| Défi 1 |
Selon l'extrait, quelle chambre du Tribunal de la fonction publique a rendu l'arrêt ?

Luisa Opreana contre Commission européenne.
Fonction publique – Agent temporaire – Agent temporaire occupant un emploi permanent – Non-renouvellement d’un contrat à durée déterminée – État de grossesse – Acte faisant grief – Incompétence de l’auteur de l’acte faisant grief – Droit d’être entendu – Devoir de sollicitude.
Affaire F-67/15.
Arrêt du Tribunal de la fonction publique (deuxième chambre) du 19 juillet 2016.
Luisa Opreana contre Commission européenne.
Fonction publique – Agent temporaire – Agent temporaire occupant un emploi permanent – Non-renouvellement d’un contrat à durée déterminée – État de grossesse – Acte faisant grief – Incompétence de l’auteur de l’acte faisant grief – Droit d’être entendu – Devoir de sollicitude.
Affaire F-67/15.
Court reports – Reports of Staff Cases
ARRÊT DU TRIBUNAL DE LA FONCTION PUBLIQUE
DE L’UNION EUROPÉENNE
(deuxième chambre)
19 juillet 2016
Luisa Opreana
contre
Commission européenne
«Fonction publique — Agent temporaire — Agent temporaire occupant un emploi permanent — Non-renouvellement d’un contrat à durée déterminée — État de grossesse — Acte faisant grief — Incompétence de l’auteur de l’acte faisant grief — Droit d’être entendu — Devoir de sollicitude»

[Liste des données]
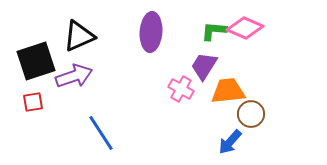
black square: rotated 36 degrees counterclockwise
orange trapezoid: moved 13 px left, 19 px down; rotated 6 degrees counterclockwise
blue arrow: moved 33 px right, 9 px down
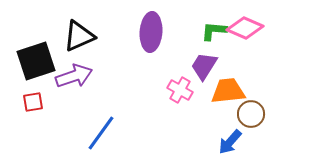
pink cross: moved 1 px left, 1 px down
blue line: rotated 69 degrees clockwise
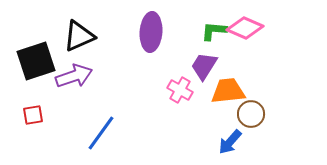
red square: moved 13 px down
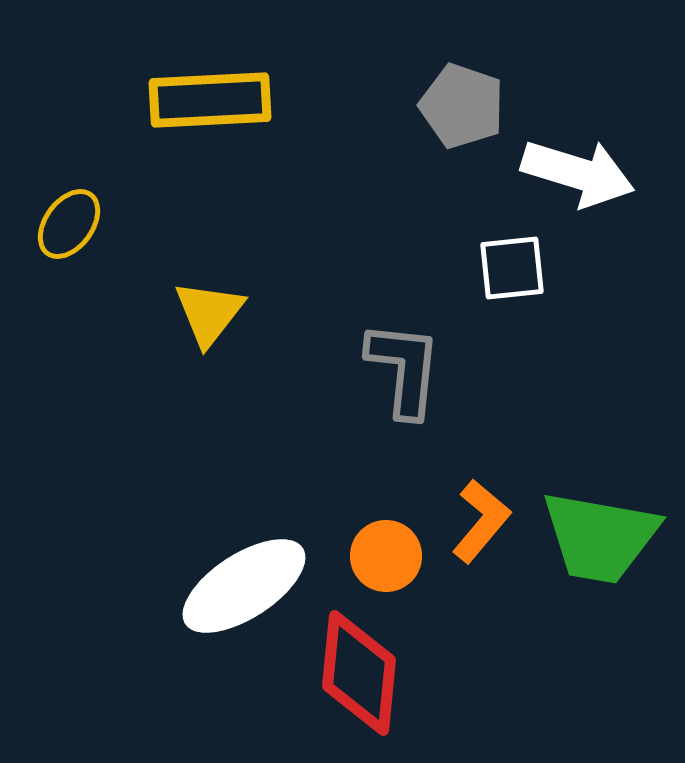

| Défi 2 |
Réécrivez les lignes des enregistrements allant du début jusqu'à la ligne contenant « blue line: rotated 69 degrees clockwise » incluse, en remplaçant « moved » par « shifted » sans rien modifier d'autre. Omettez les images.

| Solution 1 |
La deuxième chambre.

| Solution 2 |
black square: rotated 36 degrees counterclockwise
orange trapezoid: shifted 13 px left, 19 px down; rotated 6 degrees counterclockwise
blue arrow: shifted 33 px right, 9 px down
pink cross: shifted 1 px left, 1 px down
blue line: rotated 69 degrees clockwise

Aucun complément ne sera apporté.